» **YOUR OBJECTIVE**
Count how many lines in the entries below hold "output". Only the number belongs in the answer.
BEGIN GIVEN RECORDS
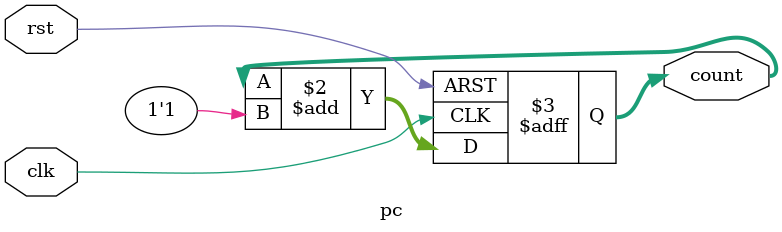
<source format=v>

module pc
#(parameter WIDTH=10)
(
	input clk, rst,
	output reg [WIDTH-1:0] count
);

	// Reset if needed, or increment if counting is enabled
	always @ (posedge clk or posedge rst)
	begin
		if (rst)
			count <= 1'b0;
		else
			count <= count + 1'b1;
	end

endmodule

</source>
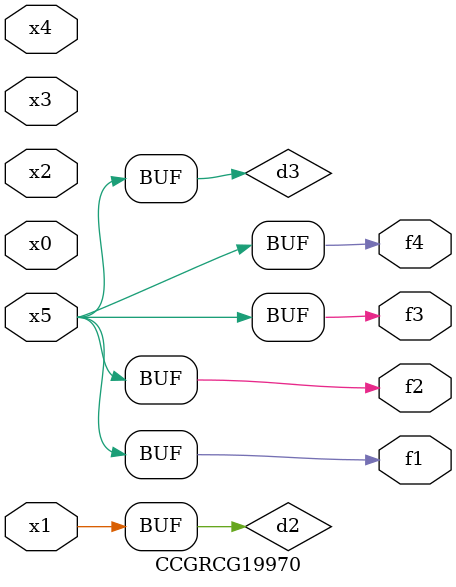
<source format=v>
module CCGRCG19970(
	input x0, x1, x2, x3, x4, x5,
	output f1, f2, f3, f4
);

	wire d1, d2, d3;

	not (d1, x5);
	or (d2, x1);
	xnor (d3, d1);
	assign f1 = d3;
	assign f2 = d3;
	assign f3 = d3;
	assign f4 = d3;
endmodule

</source>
END GIVEN RECORDS
» **ANSWER SECTION**
2